Not every invention is patentable. Three categories of subject matter for which one may not obtain patent protection include laws of nature, natural phenomena, and abstract ideas. For example, one can patent inventive applications of the laws of physics, but not the laws of physics themselves. One can patent inventive processes for artificially manufacturing a substance that may occur in nature, but not something found in nature. With respect to abstract ideas, one can patent specific technological implementations of an abstract idea, but not the abstract idea itself. The topic of blockchain may seem to include many abstract ideas. The challenge for innovators and companies is to explain software and blockchain in sufficiently concrete technological terms to secure valuable blockchain patents.
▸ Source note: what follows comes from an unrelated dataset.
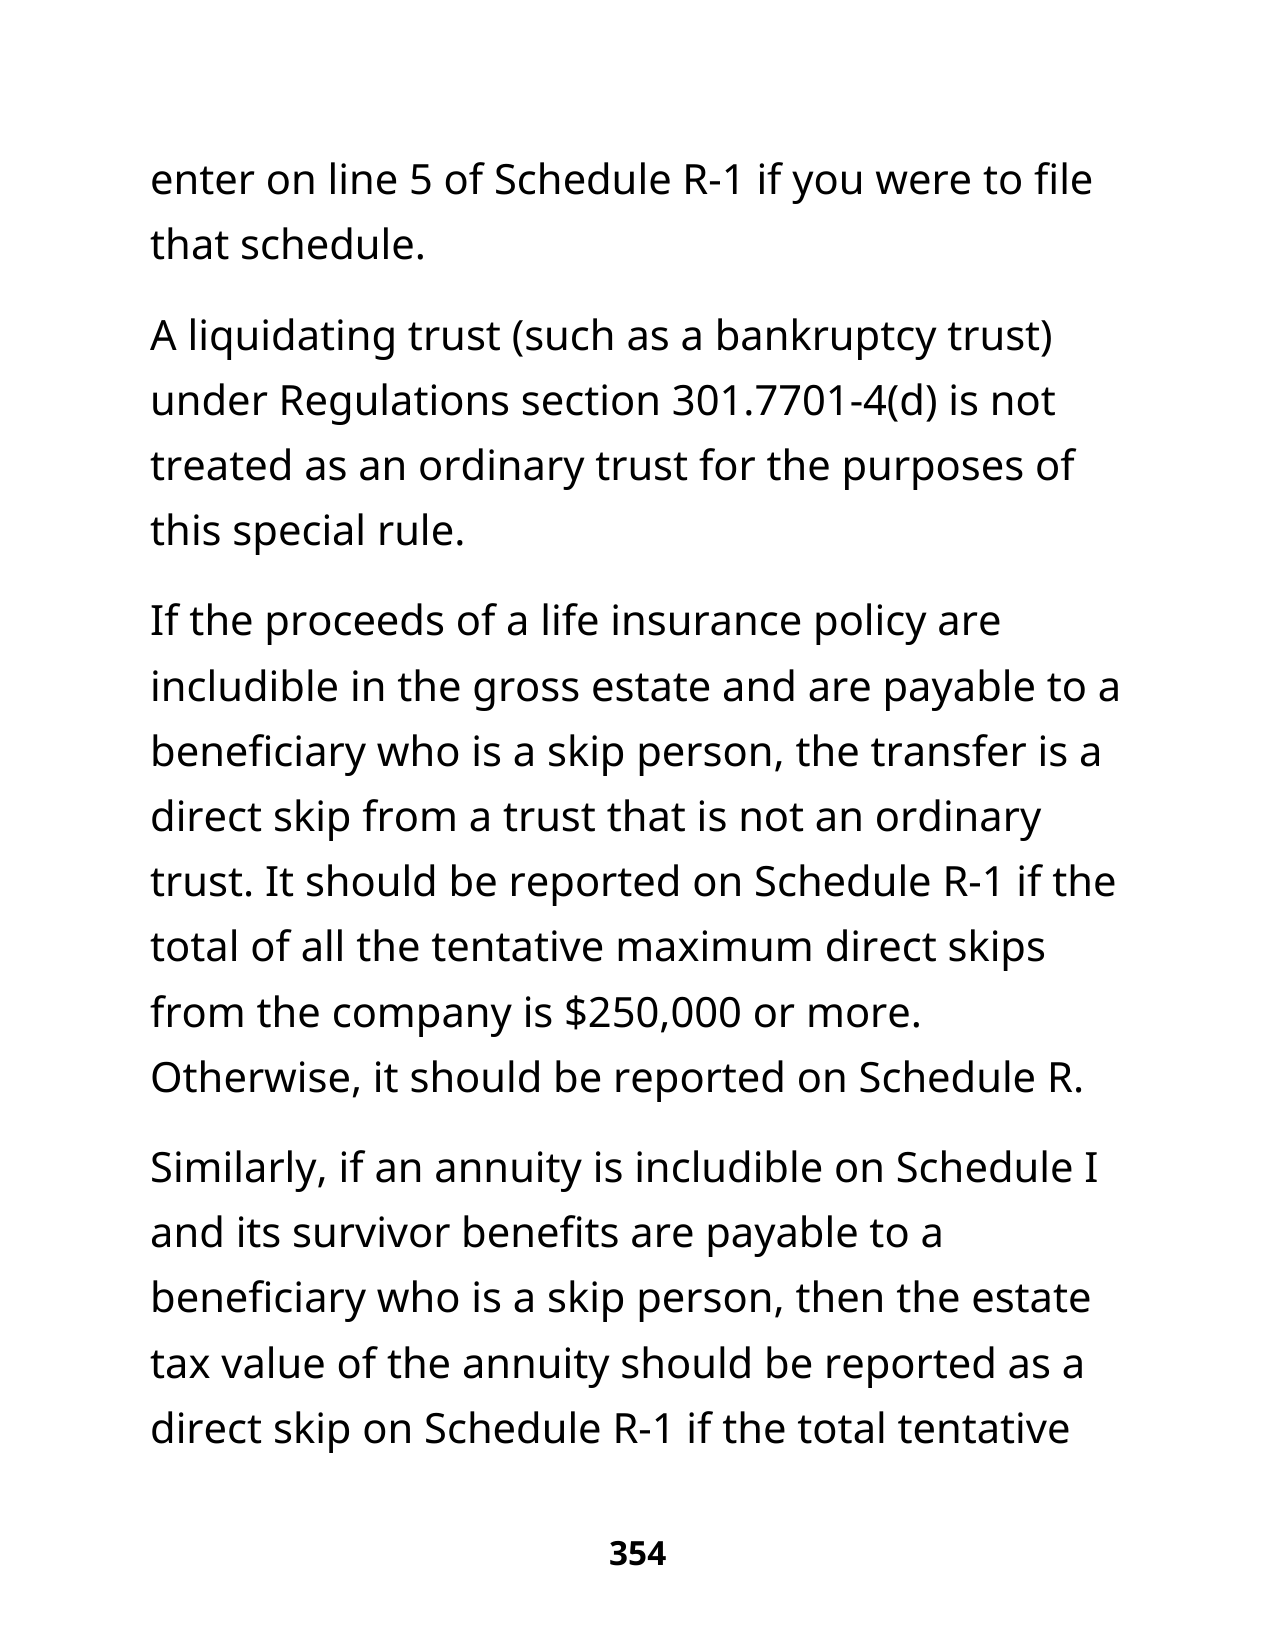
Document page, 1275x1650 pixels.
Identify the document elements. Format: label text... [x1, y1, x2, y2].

The Alice decision was handed down by the U.S. Supreme Court in 2014. The Supreme Court determined that patent claims for a computer-implemented, electronic escrow service for facilitating financial transactions were not patent eligible, as they were abstract ideas under 35 U.S.C. § 101. Thus, the decision had a powerful negative impact on the patentability of software after it issued in 2014. In 2015, over 60 percent of the software patents challenged under Alice were found to have at least one claim unpatentable. Subsequent Federal Circuit Court decisions placed the Alice decision in perspective and created more certainty about the type of patent disclosure and claim elements needed to avoid the trap of software being ineligible for patenting as an abstract idea. For example, Joseph Saltiel notes that “[i]n 2019, the percentage of successful or partially successful Alice challenges [was] less than 50 percent.” Essentially, software and blockchain patents, to be held valid, need technologically rich specifications with claims focused on specific technological implementations of a software or blockchain concept, and cannot focus on the concept alone. In support of the patentability of software, the USPTO issued guidance on software eligibility under 35 U.S.C. § 101 in 2019 to ensure uniform application of the law to software patent applications.
A further hurdle for the patent is prior technology. To qualify as an issued patent, the invention must be novel under 35 U.S.C. § 102 and not have been published previously, or be an obvious variant of published information under 35 U.S.C. § 103. A great strategy for ensuring that applications avoid rejections for a lack of novelty or non-obviousness is through conducting a rigorous prior art search. With these key strategies, blockchain patent applicants are positioned best for success at the USPTO.
B. Successful Prosecution of Patent Applications
Prosecuting patent applications at the USPTO is a process. When prosecution of a patent reaches an impasse due to examiner rejections, applicants and inventors can pursue an appeals process with the Patent Trial and Appeal Board (PTAB) at the USPTO. The PTAB is a panel of three attorney judges who preside over ex parte patent prosecution appeals from patent applications that have claims twice rejected by an examiner. The PTAB has rendered decisions in 90 ex parte appeals involving blockchain patents to date. The single largest issue on appeal is prior art rejections under 35 U.S.C. § 103 for obviousness, which was raised in 74 appeals. Subject matter eligibility of blockchain claimed inventions under 35 U.S.C. § 101 was raised as the second most often appealed issue in 47 appeals. Issues involving indefiniteness and enablement under 35 U.S.C. § 112 were the third most raised issue in 34 appeals. Prior art issues under 35 U.S.C. § 102, fifteen in total, and priority under 35 U.S.C. § 120, three in total, round out the top five most appealed issues in front of the PTAB.